[Given records]
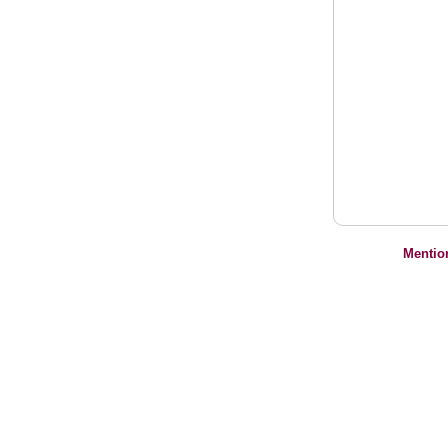
Mentio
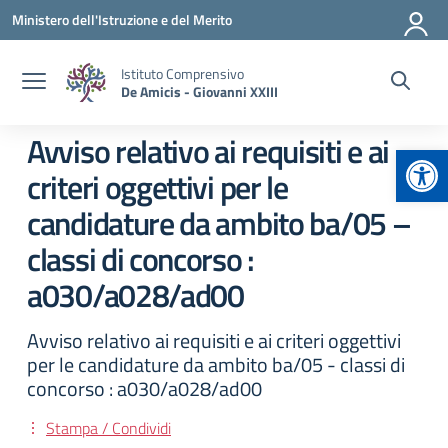
Vai ai contenuti
Vai al menu di navigazione
Vai al footer
Ministero dell'Istruzione e del Merito
Istituto Comprensivo
De Amicis - Giovanni XXIII
Avviso relativo ai requisiti e ai
Apr
criteri oggettivi per le
candidature da ambito ba/05 –
classi di concorso :
a030/a028/ad00
Avviso relativo ai requisiti e ai criteri oggettivi
per le candidature da ambito ba/05 - classi di
concorso : a030/a028/ad00
Stampa / Condividi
[/Given records]
• _What the task asks_
Could you please repeat the entries above exactly, with every picture left out?

• _Exercise response_
Mentio
Vai ai contenuti
Vai al menu di navigazione
Vai al footer
Ministero dell'Istruzione e del Merito
Istituto Comprensivo
De Amicis - Giovanni XXIII
Avviso relativo ai requisiti e ai
Apr
criteri oggettivi per le
candidature da ambito ba/05 –
classi di concorso :
a030/a028/ad00
Avviso relativo ai requisiti e ai criteri oggettivi
per le candidature da ambito ba/05 - classi di
concorso : a030/a028/ad00
Stampa / Condividi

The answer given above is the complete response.